§ **Task**: Your result should be every line of the records below that contains the word "Beans".

Transcribed page contents
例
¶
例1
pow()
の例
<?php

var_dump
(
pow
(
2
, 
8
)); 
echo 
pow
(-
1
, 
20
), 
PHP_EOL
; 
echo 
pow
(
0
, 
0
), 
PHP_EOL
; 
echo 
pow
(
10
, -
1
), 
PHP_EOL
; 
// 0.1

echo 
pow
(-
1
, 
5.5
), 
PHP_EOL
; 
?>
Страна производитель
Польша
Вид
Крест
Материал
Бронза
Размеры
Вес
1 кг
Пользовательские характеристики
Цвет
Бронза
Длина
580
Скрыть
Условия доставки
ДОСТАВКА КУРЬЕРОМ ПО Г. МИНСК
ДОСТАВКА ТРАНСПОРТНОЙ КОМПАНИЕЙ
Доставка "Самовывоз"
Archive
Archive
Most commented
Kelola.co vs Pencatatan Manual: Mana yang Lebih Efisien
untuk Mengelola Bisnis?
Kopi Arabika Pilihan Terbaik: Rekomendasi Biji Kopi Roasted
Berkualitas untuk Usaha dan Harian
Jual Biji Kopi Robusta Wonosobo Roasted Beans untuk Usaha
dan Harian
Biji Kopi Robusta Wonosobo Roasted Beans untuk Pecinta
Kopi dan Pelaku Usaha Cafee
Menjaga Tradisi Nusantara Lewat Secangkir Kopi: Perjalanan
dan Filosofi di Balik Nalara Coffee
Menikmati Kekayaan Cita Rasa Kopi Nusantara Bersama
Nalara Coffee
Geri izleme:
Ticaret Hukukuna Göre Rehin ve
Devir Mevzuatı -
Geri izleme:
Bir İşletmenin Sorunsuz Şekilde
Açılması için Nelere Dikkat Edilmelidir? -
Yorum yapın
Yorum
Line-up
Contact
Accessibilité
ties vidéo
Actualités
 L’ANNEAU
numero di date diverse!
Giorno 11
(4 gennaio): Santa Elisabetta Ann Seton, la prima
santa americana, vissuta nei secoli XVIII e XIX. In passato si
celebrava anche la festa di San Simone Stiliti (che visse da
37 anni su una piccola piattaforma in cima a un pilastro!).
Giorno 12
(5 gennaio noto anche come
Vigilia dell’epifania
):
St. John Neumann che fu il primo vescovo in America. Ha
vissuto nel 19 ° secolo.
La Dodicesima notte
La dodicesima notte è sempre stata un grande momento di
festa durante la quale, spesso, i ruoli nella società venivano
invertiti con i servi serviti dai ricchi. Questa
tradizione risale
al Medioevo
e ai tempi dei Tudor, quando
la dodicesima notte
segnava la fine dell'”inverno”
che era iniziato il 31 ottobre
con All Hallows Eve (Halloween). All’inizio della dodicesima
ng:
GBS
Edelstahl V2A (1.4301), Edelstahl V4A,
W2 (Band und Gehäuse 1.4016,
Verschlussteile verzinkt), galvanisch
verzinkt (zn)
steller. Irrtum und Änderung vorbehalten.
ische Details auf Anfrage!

§ **Reply**:
Jual Biji Kopi Robusta Wonosobo Roasted Beans untuk Usaha
Biji Kopi Robusta Wonosobo Roasted Beans untuk Pecinta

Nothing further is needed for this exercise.